Personal information
- Born: January 30, 2001 (age 25) Frisco, Texas, U.S.
- Listed height: 6 ft 0 in (1.83 m)
- Listed weight: 205 lb (93 kg)

Career information
- High school: Lone Star (Frisco)
- College: Air Force (2019–2023)
- NFL draft: 2024: 7th round, 223rd overall pick

Career history
- Las Vegas Raiders (2024–2025);

Awards and highlights
- Jim Thorpe Award (2023); First-team All-American (2023); First-team All-MW (2023); Second-team All-MW (2022);

Career NFL statistics as of 2025
- Games played: 9
- Stats at Pro Football Reference

= Trey Taylor =

American football player (born 2001)

Trey Taylor (born January 30, 2001) is an American professional football safety. He played college football for the Air Force Falcons, where he won the Jim Thorpe Award in 2023.

== Early life ==
Taylor grew up in Frisco, Texas and attended Lone Star High School where he lettered in football and track & field. Taylor would decide to commit to play college football for the Air Force Falcons.

== College career ==
In Taylor's first two seasons in 2019 and 2020, he did not appear in any games. In the 2021 season, Taylor would notch 62 tackles with 1.5 being for a loss, a sack, five pass deflections, an interception, and a forced fumble. In the 2022 season, Taylor would total 69 tackles with 4.5 going for a loss, a sack, four pass deflections, and two interceptions. In week seven of the 2023 season, Taylor notched ten tackles with one being for a loss versus Wyoming. For his performance against Wyoming, Taylor was named the Mountain West Defensive Player of the Week. In week nine Taylor would put up ten tackles versus Colorado State. At the conclusion of the 2023 season, Taylor was named a finalist for the Jim Thorpe Award which is awarded to the nation's top defensive back. Taylor was awarded the Jim Thorpe Award on December 8. In late January 2024, Taylor received the Pat Tillman Award, given annually by organizers of the East–West Shrine Bowl.

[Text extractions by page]
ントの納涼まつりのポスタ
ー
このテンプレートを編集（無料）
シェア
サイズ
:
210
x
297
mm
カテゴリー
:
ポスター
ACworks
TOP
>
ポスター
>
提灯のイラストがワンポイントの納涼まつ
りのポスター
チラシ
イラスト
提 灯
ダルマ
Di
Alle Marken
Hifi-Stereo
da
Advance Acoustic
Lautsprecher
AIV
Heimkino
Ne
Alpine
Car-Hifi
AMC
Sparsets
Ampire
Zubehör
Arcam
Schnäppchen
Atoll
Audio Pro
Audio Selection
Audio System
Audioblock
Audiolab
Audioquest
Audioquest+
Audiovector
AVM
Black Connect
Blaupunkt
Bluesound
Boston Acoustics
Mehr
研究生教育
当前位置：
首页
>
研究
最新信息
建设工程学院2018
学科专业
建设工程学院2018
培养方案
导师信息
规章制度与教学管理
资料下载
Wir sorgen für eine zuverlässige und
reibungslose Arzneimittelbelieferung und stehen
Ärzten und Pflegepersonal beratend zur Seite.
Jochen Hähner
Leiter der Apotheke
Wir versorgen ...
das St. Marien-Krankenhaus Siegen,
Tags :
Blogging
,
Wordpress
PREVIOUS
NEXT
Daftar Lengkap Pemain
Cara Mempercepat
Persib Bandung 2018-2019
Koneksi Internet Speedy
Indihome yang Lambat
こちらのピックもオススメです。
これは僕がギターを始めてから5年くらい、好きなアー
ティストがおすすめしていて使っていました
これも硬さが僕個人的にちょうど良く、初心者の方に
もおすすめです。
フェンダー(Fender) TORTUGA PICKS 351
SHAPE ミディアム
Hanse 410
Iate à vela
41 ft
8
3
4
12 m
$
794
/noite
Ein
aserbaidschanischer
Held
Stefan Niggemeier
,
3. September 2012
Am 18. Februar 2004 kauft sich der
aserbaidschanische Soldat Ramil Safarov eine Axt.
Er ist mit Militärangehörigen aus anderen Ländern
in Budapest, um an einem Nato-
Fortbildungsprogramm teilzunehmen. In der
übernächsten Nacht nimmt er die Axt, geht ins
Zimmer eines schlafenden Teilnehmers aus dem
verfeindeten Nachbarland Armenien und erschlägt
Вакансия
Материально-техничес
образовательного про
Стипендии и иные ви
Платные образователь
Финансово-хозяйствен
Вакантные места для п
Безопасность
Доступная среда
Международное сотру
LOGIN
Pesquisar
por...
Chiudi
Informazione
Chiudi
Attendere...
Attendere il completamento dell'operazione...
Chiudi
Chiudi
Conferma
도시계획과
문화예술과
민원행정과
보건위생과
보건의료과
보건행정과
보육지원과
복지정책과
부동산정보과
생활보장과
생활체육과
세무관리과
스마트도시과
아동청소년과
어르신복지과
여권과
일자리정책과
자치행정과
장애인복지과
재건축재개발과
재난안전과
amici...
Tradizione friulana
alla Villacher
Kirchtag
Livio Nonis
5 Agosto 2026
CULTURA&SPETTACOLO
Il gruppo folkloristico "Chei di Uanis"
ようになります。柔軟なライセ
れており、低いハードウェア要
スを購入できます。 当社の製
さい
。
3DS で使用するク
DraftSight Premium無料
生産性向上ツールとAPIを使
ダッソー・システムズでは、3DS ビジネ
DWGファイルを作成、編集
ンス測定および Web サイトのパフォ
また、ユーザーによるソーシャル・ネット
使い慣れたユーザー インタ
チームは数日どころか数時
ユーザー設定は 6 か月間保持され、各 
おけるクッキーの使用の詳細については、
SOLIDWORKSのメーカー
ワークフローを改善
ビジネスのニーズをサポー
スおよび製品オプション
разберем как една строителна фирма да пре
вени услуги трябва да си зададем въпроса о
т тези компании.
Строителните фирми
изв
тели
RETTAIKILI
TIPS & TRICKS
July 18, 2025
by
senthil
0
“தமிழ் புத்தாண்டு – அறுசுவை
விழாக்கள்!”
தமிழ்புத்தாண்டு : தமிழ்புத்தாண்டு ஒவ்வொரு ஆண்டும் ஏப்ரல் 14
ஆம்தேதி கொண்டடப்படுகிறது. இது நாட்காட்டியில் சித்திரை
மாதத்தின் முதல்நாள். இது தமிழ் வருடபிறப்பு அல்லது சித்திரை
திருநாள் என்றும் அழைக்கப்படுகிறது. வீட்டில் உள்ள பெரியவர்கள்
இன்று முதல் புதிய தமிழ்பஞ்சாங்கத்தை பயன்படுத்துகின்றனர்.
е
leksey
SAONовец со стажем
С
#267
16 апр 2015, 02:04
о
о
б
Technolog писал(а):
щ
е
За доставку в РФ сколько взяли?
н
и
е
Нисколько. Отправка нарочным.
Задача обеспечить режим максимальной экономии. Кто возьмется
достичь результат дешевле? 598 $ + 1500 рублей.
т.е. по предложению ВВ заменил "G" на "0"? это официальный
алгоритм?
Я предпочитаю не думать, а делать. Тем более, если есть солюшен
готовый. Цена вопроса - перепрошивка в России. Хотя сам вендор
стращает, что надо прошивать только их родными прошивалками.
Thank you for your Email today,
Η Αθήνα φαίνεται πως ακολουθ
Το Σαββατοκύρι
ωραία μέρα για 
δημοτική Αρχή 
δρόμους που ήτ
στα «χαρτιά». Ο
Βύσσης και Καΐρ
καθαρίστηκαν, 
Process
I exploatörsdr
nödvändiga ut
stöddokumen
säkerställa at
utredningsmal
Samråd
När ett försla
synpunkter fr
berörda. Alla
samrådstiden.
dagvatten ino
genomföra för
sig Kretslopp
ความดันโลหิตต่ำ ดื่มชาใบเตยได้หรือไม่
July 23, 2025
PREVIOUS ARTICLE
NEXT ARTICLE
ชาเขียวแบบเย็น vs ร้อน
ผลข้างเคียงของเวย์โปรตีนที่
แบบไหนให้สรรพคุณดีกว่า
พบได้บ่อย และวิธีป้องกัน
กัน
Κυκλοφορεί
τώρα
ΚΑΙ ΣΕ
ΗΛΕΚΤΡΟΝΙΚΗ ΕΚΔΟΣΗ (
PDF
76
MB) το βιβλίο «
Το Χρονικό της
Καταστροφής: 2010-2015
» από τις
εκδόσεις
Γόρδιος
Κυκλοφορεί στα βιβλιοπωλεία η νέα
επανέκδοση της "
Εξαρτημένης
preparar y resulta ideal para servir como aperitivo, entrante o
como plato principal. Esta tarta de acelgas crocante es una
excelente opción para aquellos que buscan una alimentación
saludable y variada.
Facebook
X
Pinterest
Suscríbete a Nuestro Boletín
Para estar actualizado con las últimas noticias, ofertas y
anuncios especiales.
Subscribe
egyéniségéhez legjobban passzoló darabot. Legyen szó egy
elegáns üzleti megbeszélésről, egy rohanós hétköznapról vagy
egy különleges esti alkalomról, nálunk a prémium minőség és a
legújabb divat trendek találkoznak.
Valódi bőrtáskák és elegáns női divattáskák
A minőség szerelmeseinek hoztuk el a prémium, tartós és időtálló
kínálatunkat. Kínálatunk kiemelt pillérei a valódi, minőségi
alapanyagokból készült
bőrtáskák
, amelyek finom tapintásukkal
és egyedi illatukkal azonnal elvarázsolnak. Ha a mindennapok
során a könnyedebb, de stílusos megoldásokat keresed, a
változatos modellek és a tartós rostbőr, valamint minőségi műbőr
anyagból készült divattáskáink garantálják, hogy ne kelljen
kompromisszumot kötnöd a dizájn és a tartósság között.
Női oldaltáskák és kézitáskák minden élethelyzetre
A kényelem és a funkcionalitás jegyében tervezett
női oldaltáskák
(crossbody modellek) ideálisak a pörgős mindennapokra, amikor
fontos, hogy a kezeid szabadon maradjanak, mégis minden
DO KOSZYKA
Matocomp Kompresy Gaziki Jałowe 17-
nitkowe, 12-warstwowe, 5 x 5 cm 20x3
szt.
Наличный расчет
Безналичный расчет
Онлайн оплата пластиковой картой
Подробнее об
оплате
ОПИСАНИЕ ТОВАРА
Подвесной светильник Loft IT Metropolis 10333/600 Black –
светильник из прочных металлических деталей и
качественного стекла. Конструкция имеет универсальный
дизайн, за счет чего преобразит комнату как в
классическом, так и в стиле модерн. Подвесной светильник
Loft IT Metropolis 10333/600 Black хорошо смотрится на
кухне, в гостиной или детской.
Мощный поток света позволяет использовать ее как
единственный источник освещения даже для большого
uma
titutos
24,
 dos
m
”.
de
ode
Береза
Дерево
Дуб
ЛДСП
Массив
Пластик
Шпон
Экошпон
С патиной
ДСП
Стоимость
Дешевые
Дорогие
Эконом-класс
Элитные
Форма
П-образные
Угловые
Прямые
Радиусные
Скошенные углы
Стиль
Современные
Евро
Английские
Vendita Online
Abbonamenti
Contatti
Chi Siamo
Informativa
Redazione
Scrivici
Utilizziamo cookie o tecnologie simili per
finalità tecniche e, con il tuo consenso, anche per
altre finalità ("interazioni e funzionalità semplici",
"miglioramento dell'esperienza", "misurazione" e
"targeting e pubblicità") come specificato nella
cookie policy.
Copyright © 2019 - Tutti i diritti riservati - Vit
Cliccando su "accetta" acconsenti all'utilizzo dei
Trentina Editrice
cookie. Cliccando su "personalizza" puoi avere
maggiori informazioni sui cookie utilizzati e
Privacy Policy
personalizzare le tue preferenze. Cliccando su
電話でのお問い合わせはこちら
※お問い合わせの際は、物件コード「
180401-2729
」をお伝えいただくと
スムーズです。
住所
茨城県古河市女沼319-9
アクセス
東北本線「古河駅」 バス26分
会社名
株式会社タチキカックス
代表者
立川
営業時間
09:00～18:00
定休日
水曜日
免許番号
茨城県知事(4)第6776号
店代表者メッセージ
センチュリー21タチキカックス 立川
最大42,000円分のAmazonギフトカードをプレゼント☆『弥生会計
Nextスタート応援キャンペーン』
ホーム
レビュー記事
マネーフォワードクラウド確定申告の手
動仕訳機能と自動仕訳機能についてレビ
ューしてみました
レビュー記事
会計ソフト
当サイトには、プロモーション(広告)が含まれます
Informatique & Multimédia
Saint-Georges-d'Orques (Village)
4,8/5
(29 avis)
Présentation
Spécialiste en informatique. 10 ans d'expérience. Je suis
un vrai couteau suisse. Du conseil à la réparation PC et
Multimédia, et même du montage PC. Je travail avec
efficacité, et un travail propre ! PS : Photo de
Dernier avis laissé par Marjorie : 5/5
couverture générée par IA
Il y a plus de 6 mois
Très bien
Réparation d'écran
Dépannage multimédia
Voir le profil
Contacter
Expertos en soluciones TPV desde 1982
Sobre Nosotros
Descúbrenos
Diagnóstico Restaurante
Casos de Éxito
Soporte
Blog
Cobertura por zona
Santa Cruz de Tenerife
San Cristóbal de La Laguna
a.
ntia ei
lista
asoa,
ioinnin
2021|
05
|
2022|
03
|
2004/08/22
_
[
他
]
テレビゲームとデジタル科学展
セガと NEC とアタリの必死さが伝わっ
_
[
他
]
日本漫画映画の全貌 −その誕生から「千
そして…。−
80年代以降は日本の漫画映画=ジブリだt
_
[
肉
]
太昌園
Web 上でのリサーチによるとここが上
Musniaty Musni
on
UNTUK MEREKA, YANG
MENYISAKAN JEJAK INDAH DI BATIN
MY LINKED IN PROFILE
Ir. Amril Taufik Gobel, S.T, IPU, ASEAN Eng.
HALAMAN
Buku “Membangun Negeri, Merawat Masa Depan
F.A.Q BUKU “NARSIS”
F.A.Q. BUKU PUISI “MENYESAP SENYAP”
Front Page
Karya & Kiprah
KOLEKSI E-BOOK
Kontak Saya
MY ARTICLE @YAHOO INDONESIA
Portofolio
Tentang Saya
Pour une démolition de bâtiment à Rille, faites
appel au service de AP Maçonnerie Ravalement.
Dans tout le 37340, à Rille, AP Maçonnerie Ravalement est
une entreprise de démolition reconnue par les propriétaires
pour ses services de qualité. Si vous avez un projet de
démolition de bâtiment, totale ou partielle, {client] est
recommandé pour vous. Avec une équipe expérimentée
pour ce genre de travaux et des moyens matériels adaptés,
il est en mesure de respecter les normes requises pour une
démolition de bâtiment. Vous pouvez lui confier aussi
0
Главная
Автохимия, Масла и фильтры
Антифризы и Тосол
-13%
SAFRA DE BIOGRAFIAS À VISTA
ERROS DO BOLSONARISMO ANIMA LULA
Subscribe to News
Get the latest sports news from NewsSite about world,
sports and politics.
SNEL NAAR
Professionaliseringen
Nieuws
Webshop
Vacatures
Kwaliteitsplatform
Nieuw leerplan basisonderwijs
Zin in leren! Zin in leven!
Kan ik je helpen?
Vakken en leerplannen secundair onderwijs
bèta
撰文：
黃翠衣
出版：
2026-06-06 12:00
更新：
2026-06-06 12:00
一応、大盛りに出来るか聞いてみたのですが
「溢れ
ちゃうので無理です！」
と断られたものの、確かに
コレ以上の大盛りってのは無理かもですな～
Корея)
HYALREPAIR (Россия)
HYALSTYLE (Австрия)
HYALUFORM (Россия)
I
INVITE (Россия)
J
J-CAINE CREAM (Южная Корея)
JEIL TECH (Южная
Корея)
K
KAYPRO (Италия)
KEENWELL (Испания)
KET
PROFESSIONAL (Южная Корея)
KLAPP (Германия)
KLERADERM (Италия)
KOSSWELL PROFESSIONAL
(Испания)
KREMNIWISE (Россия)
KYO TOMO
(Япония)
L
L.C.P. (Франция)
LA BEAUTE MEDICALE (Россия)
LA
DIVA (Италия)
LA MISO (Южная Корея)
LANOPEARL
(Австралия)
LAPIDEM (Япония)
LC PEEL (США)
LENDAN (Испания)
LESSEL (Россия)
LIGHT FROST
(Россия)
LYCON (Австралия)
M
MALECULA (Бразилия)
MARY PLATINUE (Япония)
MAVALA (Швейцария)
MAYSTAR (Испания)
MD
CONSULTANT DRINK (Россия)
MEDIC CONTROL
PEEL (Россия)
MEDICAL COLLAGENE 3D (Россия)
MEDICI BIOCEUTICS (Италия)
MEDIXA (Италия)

§ **Problem set**
1. Translate this sentence from the Trey Taylor article into Spanish: "Taylor was awarded the Jim Thorpe Award on December 8."
2. Carry the article on Trey Taylor further, starting after its last sentence.
The rows are separate material from the article on Trey Taylor.

§ **Answer list**
1. Taylor recibió el Premio Jim Thorpe el 8 de diciembre.

2.
==Professional career==

Taylor was selected by the Las Vegas Raiders in the seventh round (223rd overall) of the 2024 NFL draft. He was placed on injured reserve on August 27, 2024 to begin the season. He was activated on October 12.

On August 26, 2025, Taylor was waived by the Raiders as part of final roster cuts and re-signed to the practice squad the next day. He was waived from the practice squad on September 1.

Pre-draft measurables
| Height | Weight | Arm length | Hand span | 40-yard dash | 10-yard split | 20-yard split | 20-yard shuttle | Three-cone drill | Vertical jump | Broad jump | Bench press |
| 6 ft 0+1⁄2 in (1.84 m) | 213 lb (97 kg) | 32+1⁄8 in (0.82 m) | 9+1⁄4 in (0.23 m) | 4.53 s | 1.59 s | 2.63 s | 4.12 s | 6.90 s | 37.5 in (0.95 m) | 10 ft 3 in (3.12 m) | 22 reps |
All values from East–West Shrine Bowl/Pro Day

== Personal life ==
Taylor is the cousin of NFL Pro Football Hall of Famer, Ed Reed by marriage.